Chris Kempczinski, the current CEO of McDonald’s, isn’t as blunt as his predecessor about the minimum wage. But earlier this month he acknowledged that restaurant industry wages are indeed rising fast—so much so that the minimum wage of $15 may no longer be competitive in some markets. He also confirmed the chain is testing automated drive-thrus at 10 McDonald’s locations in Chicago, according to QSR magazine.
Inspire Building the ‘The Bionic Model’
Speaking of innovation and technology, Inspire Brands Chief Information Officer Raghu Sagi recently told CIO magazine’s Martha Heather that Inspire was at work on an “advanced analytics data platform in the cloud.” They’re calling it the “Bionic Model.”
Here’s how Sagi describes it: “Because we are a multi-brand company, with team members working in seven different restaurant brands, we have a real opportunity to use technology to help with productivity, scheduling, time keeping, and inventory levels.” One key to the technology is a “self-learning chatbot” on the Inspire help desk “to boost productivity and deliver internal support to employees in our support centers.” Sagi said the plan to build a data platform that provides analytics for each brand, including “a solution that uses labor modeling to forecast employee scheduling.”

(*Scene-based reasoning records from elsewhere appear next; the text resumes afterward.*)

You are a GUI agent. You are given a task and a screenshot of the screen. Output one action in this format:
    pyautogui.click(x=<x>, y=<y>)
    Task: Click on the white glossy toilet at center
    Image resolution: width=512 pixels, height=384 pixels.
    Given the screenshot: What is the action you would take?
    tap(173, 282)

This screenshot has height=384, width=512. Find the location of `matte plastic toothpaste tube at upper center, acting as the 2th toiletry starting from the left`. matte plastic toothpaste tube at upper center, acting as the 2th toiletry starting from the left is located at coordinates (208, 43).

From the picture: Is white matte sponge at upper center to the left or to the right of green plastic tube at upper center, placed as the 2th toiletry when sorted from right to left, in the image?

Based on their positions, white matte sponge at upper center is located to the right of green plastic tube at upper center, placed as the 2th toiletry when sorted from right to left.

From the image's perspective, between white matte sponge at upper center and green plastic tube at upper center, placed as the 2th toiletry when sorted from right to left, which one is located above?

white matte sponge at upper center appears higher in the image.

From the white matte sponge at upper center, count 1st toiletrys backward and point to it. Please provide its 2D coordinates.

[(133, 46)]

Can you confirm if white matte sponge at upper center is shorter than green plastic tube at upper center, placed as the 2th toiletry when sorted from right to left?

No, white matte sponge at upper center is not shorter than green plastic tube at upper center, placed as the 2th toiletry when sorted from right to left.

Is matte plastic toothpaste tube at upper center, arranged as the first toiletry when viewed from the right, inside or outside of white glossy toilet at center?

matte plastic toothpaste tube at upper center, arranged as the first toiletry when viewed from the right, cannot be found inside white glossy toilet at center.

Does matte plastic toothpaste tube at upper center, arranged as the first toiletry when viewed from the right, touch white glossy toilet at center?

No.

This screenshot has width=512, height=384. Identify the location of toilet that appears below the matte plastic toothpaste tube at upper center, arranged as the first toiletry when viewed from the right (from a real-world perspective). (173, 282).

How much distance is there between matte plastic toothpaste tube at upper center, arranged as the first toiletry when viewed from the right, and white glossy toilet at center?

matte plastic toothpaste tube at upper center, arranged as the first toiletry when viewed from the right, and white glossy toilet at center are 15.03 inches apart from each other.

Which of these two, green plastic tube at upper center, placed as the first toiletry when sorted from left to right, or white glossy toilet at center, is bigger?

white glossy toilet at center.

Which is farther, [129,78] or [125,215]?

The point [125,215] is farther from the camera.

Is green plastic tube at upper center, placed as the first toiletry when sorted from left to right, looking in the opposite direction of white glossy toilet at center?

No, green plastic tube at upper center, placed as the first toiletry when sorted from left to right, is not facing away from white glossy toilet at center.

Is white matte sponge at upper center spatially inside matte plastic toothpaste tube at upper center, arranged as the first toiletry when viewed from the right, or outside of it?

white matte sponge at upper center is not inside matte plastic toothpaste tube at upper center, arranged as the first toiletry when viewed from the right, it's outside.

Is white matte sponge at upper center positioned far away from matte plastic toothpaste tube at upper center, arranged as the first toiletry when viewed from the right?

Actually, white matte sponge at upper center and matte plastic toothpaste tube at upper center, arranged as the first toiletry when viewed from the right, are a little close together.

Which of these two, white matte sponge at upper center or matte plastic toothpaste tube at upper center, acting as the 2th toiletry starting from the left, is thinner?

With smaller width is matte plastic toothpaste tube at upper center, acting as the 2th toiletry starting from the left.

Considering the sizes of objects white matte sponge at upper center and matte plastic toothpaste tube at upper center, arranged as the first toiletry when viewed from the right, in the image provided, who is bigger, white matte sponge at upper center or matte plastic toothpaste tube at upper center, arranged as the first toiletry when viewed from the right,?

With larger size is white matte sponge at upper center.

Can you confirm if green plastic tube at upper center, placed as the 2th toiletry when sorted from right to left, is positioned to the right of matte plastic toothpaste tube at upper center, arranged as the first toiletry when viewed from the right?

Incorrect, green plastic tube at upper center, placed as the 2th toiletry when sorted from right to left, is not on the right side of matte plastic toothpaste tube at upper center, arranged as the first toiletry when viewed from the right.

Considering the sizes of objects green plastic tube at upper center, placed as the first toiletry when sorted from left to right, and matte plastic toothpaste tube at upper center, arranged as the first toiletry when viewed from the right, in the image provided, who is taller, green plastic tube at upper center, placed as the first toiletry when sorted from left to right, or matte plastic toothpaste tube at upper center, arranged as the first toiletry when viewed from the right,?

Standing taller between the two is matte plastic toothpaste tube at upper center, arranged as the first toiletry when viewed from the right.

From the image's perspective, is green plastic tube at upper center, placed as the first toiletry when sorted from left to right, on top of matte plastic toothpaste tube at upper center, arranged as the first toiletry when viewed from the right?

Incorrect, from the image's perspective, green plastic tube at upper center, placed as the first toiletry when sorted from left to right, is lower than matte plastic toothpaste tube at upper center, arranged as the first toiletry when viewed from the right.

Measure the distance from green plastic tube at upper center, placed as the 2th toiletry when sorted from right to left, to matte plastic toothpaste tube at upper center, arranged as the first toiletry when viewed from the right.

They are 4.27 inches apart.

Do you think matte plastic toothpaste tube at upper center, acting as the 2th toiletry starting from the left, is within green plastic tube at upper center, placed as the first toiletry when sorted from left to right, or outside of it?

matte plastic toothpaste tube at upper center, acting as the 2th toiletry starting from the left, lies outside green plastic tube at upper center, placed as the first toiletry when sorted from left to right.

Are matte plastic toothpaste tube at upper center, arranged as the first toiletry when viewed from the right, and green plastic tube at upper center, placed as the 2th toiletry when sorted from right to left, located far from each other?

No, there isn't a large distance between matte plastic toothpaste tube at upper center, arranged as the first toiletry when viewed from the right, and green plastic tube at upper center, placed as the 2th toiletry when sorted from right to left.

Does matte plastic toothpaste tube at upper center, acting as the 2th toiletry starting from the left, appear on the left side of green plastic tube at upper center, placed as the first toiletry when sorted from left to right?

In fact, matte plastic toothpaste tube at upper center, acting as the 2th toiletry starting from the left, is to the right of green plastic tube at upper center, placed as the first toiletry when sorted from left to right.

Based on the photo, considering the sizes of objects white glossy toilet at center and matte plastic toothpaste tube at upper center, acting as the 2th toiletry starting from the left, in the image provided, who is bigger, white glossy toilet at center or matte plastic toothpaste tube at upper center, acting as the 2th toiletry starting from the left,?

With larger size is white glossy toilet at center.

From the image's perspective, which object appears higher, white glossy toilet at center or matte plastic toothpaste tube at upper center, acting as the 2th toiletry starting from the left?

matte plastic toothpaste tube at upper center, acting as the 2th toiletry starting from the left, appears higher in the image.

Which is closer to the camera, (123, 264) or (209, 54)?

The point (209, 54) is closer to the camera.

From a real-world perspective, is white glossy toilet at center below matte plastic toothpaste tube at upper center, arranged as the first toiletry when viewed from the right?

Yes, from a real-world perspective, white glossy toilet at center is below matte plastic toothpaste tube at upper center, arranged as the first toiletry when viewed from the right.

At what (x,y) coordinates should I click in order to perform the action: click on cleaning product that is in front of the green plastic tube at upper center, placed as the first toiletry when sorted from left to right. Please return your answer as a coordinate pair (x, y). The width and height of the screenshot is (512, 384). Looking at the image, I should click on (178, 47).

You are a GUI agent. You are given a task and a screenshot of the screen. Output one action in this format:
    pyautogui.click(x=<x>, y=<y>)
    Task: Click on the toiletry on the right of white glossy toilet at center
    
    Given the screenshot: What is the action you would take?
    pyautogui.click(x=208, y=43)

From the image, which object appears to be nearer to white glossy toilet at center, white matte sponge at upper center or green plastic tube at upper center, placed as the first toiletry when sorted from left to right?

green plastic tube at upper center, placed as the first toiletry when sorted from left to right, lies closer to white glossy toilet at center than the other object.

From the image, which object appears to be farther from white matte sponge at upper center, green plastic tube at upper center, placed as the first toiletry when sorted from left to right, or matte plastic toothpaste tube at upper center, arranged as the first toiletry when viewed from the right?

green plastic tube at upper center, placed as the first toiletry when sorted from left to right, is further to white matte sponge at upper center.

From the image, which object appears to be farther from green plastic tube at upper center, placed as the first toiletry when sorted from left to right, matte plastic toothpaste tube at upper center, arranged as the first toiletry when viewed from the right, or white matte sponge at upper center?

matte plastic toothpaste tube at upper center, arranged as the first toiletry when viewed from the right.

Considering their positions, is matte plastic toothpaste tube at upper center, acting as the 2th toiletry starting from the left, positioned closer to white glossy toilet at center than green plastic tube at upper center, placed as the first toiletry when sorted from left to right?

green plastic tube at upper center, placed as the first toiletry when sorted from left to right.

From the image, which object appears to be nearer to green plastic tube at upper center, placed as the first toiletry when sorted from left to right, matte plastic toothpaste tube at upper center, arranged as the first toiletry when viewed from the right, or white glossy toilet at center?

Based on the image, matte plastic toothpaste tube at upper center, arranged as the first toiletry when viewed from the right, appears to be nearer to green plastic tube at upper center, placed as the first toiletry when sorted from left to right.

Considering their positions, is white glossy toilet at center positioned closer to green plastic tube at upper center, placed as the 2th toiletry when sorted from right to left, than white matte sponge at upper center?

There are a lot of other interesting tidbits in the CIO piece. The big takeaway seems to be that Dunkin’ franchisees can expect to be more digitally integrated with their Inspire cousins—exchanging and adopting ideas and implementing shared technologies, assuming Sagi’s bionic model will work.
Confusion over EEOC’s vax incentives guidance
The U.S. Equal Employment Opportunity Commission has made it clear: employers can indeed require employees to be vaccinated against COVID-19. But most employers, including many quick-service franchisees, have been reluctant to mandate vaccinations for various reasons, not least out of fear they’ll still face potentially expensive and protracted lawsuits.
So, some employers have resorted to merely encouraging and even offering incentives to workers to get vaccinated. The only problem: recent EEOC guidance on vax incentives is reportedly leaving many employers confused. It seems some incentives are OK as long as they’re not “so substantial as to be coercive.”
Bloomberg Law reports that most legal experts believe small perks offered to employees as incentives, such as $100 cash bonuses or raffle tickets, don’t rise to the “coercive” level. But it gets tricky if the incentives are used to encourage employees to reveal sensitive information, such as medical histories, that they normally wouldn’t want to share.
Bottom line: Mandating vaccinations for workers may be technically legal, but with so many legal caveats, exceptions and tripwires, it may not be worth it.
A Dunkin’ perk entices customers to get vaccinated
Perhaps only in Massachusetts could the promise of a free Dunkin’ iced coffee be enough to convince people to get a COVID vaccination. As Boston’s WBZ TV reported, Gov. Charlie Baker heralded “Dunkin’ Days” as a way to increase participation in the Commonwealth’s vaccination campaign. All newly vaccinated people received a free iced coffee – and each day five lucky individuals were selected to receive free Dunkin’ coffee for one year. Massachusetts ranks among the top U.S. states for fully vaccinated adults—maybe the coffee has something to do with it.
As the summer rolls on, we will continue keeping an eye out for the issues affecting you and your business, so you can focus your efforts on running your business—and hopefully getting some well-deserved rest and relaxation.